Copy out every line of the data where the word "deeper" is found.

Extracted records
--------------------------------------------------

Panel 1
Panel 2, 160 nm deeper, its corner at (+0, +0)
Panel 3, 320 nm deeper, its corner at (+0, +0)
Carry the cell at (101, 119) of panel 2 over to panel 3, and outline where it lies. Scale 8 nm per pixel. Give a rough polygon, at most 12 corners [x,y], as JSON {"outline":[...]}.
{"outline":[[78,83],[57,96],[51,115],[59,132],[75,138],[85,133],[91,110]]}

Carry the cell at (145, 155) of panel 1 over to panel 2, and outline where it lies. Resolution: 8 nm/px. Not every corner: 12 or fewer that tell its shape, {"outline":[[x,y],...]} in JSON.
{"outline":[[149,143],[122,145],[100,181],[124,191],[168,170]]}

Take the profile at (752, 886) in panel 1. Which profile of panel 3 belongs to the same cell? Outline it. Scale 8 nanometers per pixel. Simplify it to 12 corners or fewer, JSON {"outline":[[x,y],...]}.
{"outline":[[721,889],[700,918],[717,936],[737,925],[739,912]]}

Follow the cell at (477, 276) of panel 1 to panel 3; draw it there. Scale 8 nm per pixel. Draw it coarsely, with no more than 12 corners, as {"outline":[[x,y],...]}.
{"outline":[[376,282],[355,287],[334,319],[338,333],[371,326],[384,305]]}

--------------------------------------------------

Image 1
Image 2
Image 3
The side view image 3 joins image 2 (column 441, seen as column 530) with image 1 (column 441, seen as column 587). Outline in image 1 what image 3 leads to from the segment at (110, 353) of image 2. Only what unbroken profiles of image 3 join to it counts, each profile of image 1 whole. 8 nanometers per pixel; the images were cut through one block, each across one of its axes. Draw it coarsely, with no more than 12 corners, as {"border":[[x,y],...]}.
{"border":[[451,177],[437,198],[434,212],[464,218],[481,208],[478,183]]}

--------------------------------------------------

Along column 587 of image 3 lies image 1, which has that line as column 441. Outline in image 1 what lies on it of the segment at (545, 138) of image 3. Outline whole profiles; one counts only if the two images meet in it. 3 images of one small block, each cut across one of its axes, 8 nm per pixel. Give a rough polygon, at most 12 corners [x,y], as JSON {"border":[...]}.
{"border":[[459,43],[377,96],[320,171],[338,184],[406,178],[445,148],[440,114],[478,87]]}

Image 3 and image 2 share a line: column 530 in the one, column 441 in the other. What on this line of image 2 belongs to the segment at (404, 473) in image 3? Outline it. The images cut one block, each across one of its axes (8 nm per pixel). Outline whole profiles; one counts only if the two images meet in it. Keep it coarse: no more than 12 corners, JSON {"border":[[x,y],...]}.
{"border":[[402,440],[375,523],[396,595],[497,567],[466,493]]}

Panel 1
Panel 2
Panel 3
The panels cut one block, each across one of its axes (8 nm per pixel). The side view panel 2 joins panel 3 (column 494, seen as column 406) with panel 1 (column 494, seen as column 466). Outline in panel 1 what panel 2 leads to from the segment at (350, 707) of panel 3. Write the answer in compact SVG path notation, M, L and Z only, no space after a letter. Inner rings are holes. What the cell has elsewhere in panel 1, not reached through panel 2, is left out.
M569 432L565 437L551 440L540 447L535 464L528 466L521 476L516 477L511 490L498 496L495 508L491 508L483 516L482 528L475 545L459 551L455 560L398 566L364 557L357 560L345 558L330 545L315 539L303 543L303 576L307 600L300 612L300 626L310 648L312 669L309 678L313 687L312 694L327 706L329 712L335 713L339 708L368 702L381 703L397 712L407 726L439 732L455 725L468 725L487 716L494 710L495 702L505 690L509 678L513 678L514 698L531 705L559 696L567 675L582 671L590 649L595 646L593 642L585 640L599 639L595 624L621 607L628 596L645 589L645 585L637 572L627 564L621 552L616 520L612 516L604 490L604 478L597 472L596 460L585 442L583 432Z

--------------------------------------------------

Reply to the task:
Panel 2, 160 nm deeper, its corner at (+0, +0)
Panel 3, 320 nm deeper, its corner at (+0, +0)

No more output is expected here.